YOUR TASK
Can you echo back the listing below character for character, without changing anything?

DATA EXTRACT
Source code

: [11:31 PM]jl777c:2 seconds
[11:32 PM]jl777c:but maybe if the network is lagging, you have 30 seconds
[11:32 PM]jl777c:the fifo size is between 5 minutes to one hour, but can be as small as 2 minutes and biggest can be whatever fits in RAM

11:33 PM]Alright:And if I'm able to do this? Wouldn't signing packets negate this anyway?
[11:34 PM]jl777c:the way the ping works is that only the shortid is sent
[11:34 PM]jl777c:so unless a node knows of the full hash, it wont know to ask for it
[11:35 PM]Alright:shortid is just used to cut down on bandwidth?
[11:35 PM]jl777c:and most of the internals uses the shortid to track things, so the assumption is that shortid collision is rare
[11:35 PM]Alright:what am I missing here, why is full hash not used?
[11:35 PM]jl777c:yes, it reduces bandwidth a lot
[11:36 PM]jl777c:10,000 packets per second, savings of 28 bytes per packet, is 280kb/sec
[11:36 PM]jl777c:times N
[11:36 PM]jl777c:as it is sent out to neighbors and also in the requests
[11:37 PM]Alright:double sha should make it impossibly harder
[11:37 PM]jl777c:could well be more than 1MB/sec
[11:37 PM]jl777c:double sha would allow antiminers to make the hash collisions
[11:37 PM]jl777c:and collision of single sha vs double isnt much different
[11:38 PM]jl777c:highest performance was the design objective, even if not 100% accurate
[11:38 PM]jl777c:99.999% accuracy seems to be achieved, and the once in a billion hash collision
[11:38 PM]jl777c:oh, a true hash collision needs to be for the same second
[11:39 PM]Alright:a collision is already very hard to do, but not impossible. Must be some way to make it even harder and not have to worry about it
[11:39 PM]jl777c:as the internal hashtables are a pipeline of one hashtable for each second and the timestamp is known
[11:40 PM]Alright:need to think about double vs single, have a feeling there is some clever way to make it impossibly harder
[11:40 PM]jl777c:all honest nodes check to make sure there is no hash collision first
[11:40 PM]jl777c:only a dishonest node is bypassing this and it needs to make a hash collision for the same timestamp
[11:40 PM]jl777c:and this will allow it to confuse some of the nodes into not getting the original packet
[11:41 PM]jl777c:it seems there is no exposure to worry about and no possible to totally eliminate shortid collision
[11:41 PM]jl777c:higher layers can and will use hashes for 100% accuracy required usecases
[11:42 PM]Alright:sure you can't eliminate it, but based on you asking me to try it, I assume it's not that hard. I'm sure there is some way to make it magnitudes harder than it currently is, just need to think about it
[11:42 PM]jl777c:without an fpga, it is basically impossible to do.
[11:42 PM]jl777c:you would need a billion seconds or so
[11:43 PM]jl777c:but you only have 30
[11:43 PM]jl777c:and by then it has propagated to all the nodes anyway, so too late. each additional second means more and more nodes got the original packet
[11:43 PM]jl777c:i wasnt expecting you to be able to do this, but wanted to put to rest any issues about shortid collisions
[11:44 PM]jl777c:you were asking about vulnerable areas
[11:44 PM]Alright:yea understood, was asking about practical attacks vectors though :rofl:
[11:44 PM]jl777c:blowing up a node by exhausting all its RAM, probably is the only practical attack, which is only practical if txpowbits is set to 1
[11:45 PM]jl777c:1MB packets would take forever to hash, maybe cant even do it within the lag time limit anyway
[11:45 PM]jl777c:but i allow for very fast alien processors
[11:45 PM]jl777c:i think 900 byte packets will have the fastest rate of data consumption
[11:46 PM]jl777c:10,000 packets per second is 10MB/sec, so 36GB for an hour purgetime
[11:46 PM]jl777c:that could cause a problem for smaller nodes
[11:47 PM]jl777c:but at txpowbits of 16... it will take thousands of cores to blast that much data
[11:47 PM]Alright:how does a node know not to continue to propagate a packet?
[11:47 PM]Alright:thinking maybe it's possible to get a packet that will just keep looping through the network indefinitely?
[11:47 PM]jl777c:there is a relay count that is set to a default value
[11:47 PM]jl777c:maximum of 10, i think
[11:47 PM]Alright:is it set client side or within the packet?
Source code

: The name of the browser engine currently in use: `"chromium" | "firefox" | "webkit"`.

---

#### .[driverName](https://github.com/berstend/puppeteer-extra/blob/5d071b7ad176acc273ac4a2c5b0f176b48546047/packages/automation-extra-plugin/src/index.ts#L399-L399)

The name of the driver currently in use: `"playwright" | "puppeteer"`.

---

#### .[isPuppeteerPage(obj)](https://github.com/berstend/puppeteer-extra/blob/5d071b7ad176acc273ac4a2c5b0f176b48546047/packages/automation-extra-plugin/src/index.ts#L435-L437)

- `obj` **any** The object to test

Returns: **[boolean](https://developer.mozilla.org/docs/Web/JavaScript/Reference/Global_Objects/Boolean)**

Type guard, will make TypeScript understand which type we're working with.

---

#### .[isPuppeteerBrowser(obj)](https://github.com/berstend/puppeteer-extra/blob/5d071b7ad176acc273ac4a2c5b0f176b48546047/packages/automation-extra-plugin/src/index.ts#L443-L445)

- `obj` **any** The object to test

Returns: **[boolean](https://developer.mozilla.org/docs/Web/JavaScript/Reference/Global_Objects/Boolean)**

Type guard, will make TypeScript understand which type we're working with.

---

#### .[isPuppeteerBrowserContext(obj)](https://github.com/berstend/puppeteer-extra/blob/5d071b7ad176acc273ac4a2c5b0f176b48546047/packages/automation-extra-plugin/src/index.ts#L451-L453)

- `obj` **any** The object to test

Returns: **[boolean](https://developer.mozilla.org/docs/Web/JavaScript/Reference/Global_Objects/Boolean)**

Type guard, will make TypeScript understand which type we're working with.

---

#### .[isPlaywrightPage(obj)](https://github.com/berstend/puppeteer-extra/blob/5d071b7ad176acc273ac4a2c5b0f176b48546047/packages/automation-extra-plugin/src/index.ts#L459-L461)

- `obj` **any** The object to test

ANSWER TO THIS PROBLEM
Source code

: [11:31 PM]jl777c:2 seconds
[11:32 PM]jl777c:but maybe if the network is lagging, you have 30 seconds
[11:32 PM]jl777c:the fifo size is between 5 minutes to one hour, but can be as small as 2 minutes and biggest can be whatever fits in RAM

11:33 PM]Alright:And if I'm able to do this? Wouldn't signing packets negate this anyway?
[11:34 PM]jl777c:the way the ping works is that only the shortid is sent
[11:34 PM]jl777c:so unless a node knows of the full hash, it wont know to ask for it
[11:35 PM]Alright:shortid is just used to cut down on bandwidth?
[11:35 PM]jl777c:and most of the internals uses the shortid to track things, so the assumption is that shortid collision is rare
[11:35 PM]Alright:what am I missing here, why is full hash not used?
[11:35 PM]jl777c:yes, it reduces bandwidth a lot
[11:36 PM]jl777c:10,000 packets per second, savings of 28 bytes per packet, is 280kb/sec
[11:36 PM]jl777c:times N
[11:36 PM]jl777c:as it is sent out to neighbors and also in the requests
[11:37 PM]Alright:double sha should make it impossibly harder
[11:37 PM]jl777c:could well be more than 1MB/sec
[11:37 PM]jl777c:double sha would allow antiminers to make the hash collisions
[11:37 PM]jl777c:and collision of single sha vs double isnt much different
[11:38 PM]jl777c:highest performance was the design objective, even if not 100% accurate
[11:38 PM]jl777c:99.999% accuracy seems to be achieved, and the once in a billion hash collision
[11:38 PM]jl777c:oh, a true hash collision needs to be for the same second
[11:39 PM]Alright:a collision is already very hard to do, but not impossible. Must be some way to make it even harder and not have to worry about it
[11:39 PM]jl777c:as the internal hashtables are a pipeline of one hashtable for each second and the timestamp is known
[11:40 PM]Alright:need to think about double vs single, have a feeling there is some clever way to make it impossibly harder
[11:40 PM]jl777c:all honest nodes check to make sure there is no hash collision first
[11:40 PM]jl777c:only a dishonest node is bypassing this and it needs to make a hash collision for the same timestamp
[11:40 PM]jl777c:and this will allow it to confuse some of the nodes into not getting the original packet
[11:41 PM]jl777c:it seems there is no exposure to worry about and no possible to totally eliminate shortid collision
[11:41 PM]jl777c:higher layers can and will use hashes for 100% accuracy required usecases
[11:42 PM]Alright:sure you can't eliminate it, but based on you asking me to try it, I assume it's not that hard. I'm sure there is some way to make it magnitudes harder than it currently is, just need to think about it
[11:42 PM]jl777c:without an fpga, it is basically impossible to do.
[11:42 PM]jl777c:you would need a billion seconds or so
[11:43 PM]jl777c:but you only have 30
[11:43 PM]jl777c:and by then it has propagated to all the nodes anyway, so too late. each additional second means more and more nodes got the original packet
[11:43 PM]jl777c:i wasnt expecting you to be able to do this, but wanted to put to rest any issues about shortid collisions
[11:44 PM]jl777c:you were asking about vulnerable areas
[11:44 PM]Alright:yea understood, was asking about practical attacks vectors though :rofl:
[11:44 PM]jl777c:blowing up a node by exhausting all its RAM, probably is the only practical attack, which is only practical if txpowbits is set to 1
[11:45 PM]jl777c:1MB packets would take forever to hash, maybe cant even do it within the lag time limit anyway
[11:45 PM]jl777c:but i allow for very fast alien processors
[11:45 PM]jl777c:i think 900 byte packets will have the fastest rate of data consumption
[11:46 PM]jl777c:10,000 packets per second is 10MB/sec, so 36GB for an hour purgetime
[11:46 PM]jl777c:that could cause a problem for smaller nodes
[11:47 PM]jl777c:but at txpowbits of 16... it will take thousands of cores to blast that much data
[11:47 PM]Alright:how does a node know not to continue to propagate a packet?
[11:47 PM]Alright:thinking maybe it's possible to get a packet that will just keep looping through the network indefinitely?
[11:47 PM]jl777c:there is a relay count that is set to a default value
[11:47 PM]jl777c:maximum of 10, i think
[11:47 PM]Alright:is it set client side or within the packet?
Source code

: The name of the browser engine currently in use: `"chromium" | "firefox" | "webkit"`.

---

#### .[driverName](https://github.com/berstend/puppeteer-extra/blob/5d071b7ad176acc273ac4a2c5b0f176b48546047/packages/automation-extra-plugin/src/index.ts#L399-L399)

The name of the driver currently in use: `"playwright" | "puppeteer"`.

---

#### .[isPuppeteerPage(obj)](https://github.com/berstend/puppeteer-extra/blob/5d071b7ad176acc273ac4a2c5b0f176b48546047/packages/automation-extra-plugin/src/index.ts#L435-L437)

- `obj` **any** The object to test

Returns: **[boolean](https://developer.mozilla.org/docs/Web/JavaScript/Reference/Global_Objects/Boolean)**

Type guard, will make TypeScript understand which type we're working with.

---

#### .[isPuppeteerBrowser(obj)](https://github.com/berstend/puppeteer-extra/blob/5d071b7ad176acc273ac4a2c5b0f176b48546047/packages/automation-extra-plugin/src/index.ts#L443-L445)

- `obj` **any** The object to test

Returns: **[boolean](https://developer.mozilla.org/docs/Web/JavaScript/Reference/Global_Objects/Boolean)**

Type guard, will make TypeScript understand which type we're working with.

---

#### .[isPuppeteerBrowserContext(obj)](https://github.com/berstend/puppeteer-extra/blob/5d071b7ad176acc273ac4a2c5b0f176b48546047/packages/automation-extra-plugin/src/index.ts#L451-L453)

- `obj` **any** The object to test

Returns: **[boolean](https://developer.mozilla.org/docs/Web/JavaScript/Reference/Global_Objects/Boolean)**

Type guard, will make TypeScript understand which type we're working with.

---

#### .[isPlaywrightPage(obj)](https://github.com/berstend/puppeteer-extra/blob/5d071b7ad176acc273ac4a2c5b0f176b48546047/packages/automation-extra-plugin/src/index.ts#L459-L461)

- `obj` **any** The object to test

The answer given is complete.